I know this is how I will feel, maybe not loss but regret that I did not appreciate them and their babyhood. I do, but not en

ReallyTired · 22/12/2012 22:56

I met children with major special needs who never achieve independent living. I imagine that their parents experience a far greater sense of grief than those of us who feel tearful at our little ones developing independence. Worrying about who will looking after your disabled child after your death must be a nightmare.

I think that these threads show how we need to be mindful of other feelings and count our blessings. Christmas is a difficult time for people like chrismissymoomoomee

MrsDeVere · 22/12/2012 22:56

This reply has been deleted

Message withdrawn at poster's request.

chrismissymoomoomee · 22/12/2012 22:57

Agent what have I said thats horrible?

Facing up to another christmas without my son or my daughter is my experience of loss in motherhood. I also never said anyone was 'spitting on the feelings of parents'. I'm just saying get it in perspective, its not loss, your child is still there and growing up, you really should be seeing it as a good thing because it is a good thing.

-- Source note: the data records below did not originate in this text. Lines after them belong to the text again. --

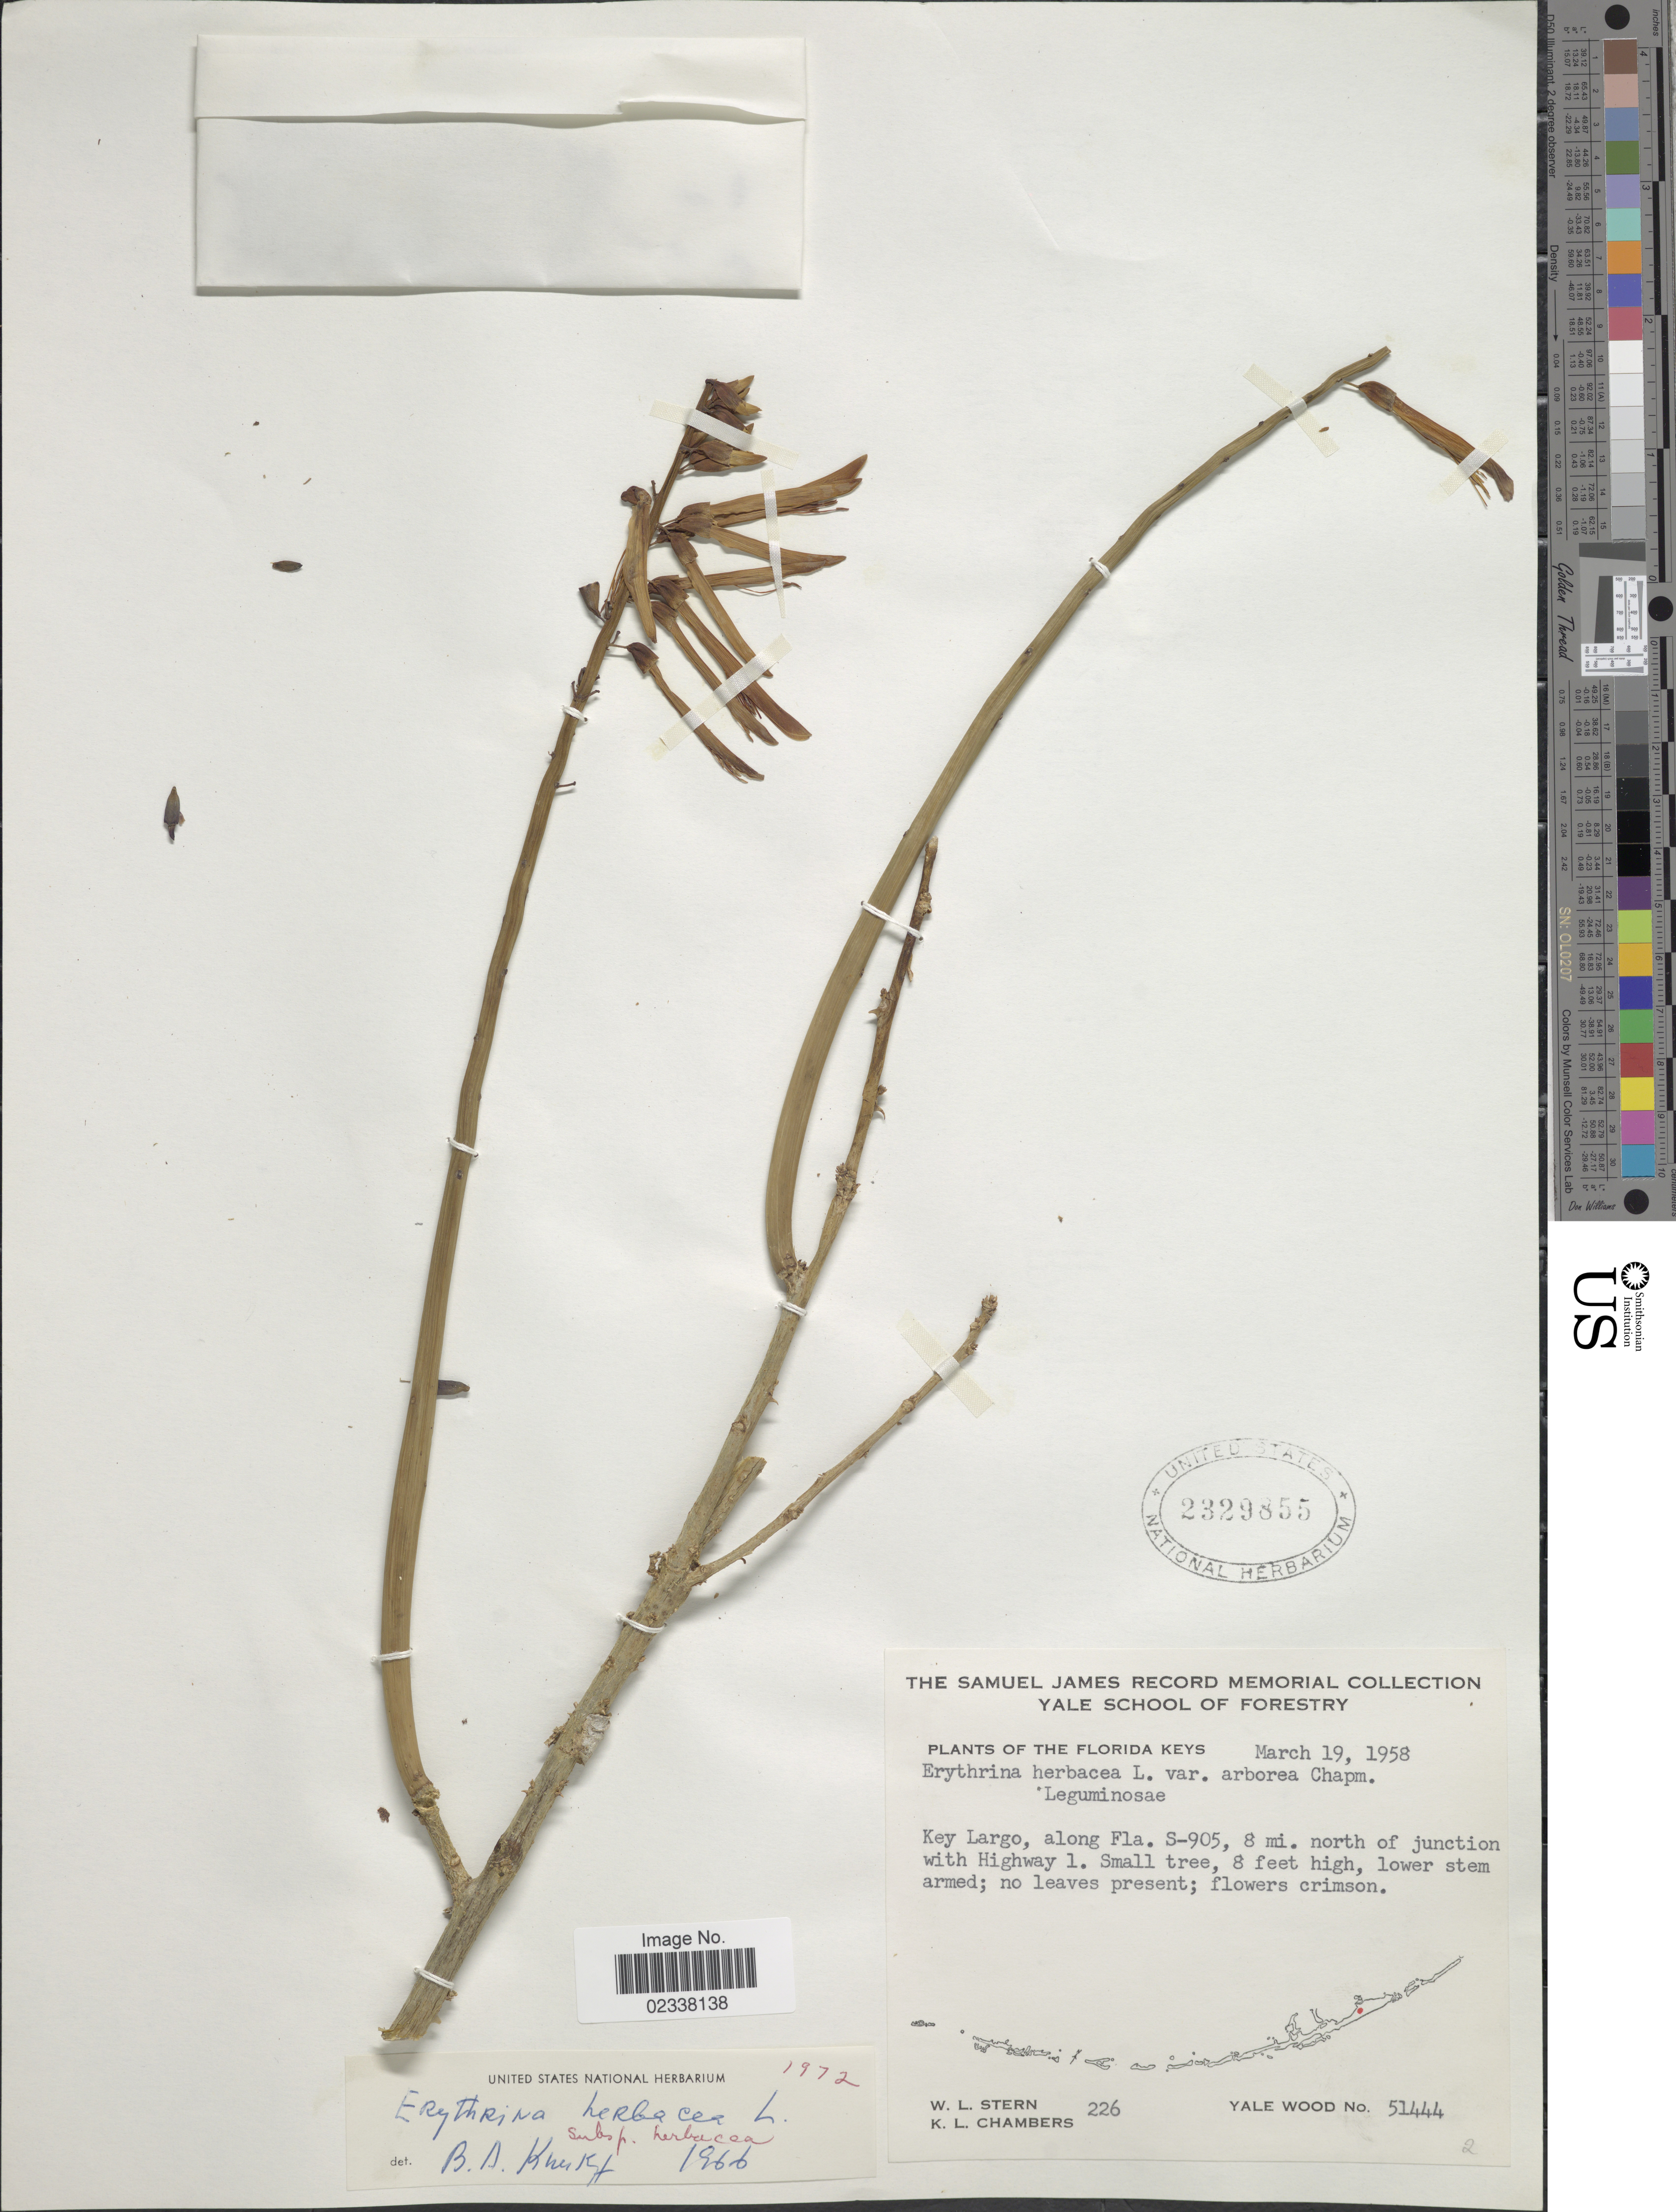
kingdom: Plantae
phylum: Tracheophyta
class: Magnoliopsida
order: Fabales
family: Fabaceae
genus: Erythrina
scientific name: Erythrina herbacea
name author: L.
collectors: W. L. Stern & K. Chambers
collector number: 226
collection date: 1958-03-19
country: United States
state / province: Florida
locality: Florida Keys. Key Largo, along Fla. S-905, 8 mi. north of junction with Highway 1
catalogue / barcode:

piprabbit · 22/12/2012 22:57

Perhaps this is one of those 'glass half empty' situations.
I think it is so exciting seeing my children grow and blossom, learning new skills, having sensible opinions (rather than insane toddler opinions) etc. I sometimes feel a little sad that I'll never have a little baby again, sometimes worry that my little boy won't always wake me with a kiss and a cuddle, but they are fleeting moments of sadness which do not overwhelm my sense of excitement about their futures.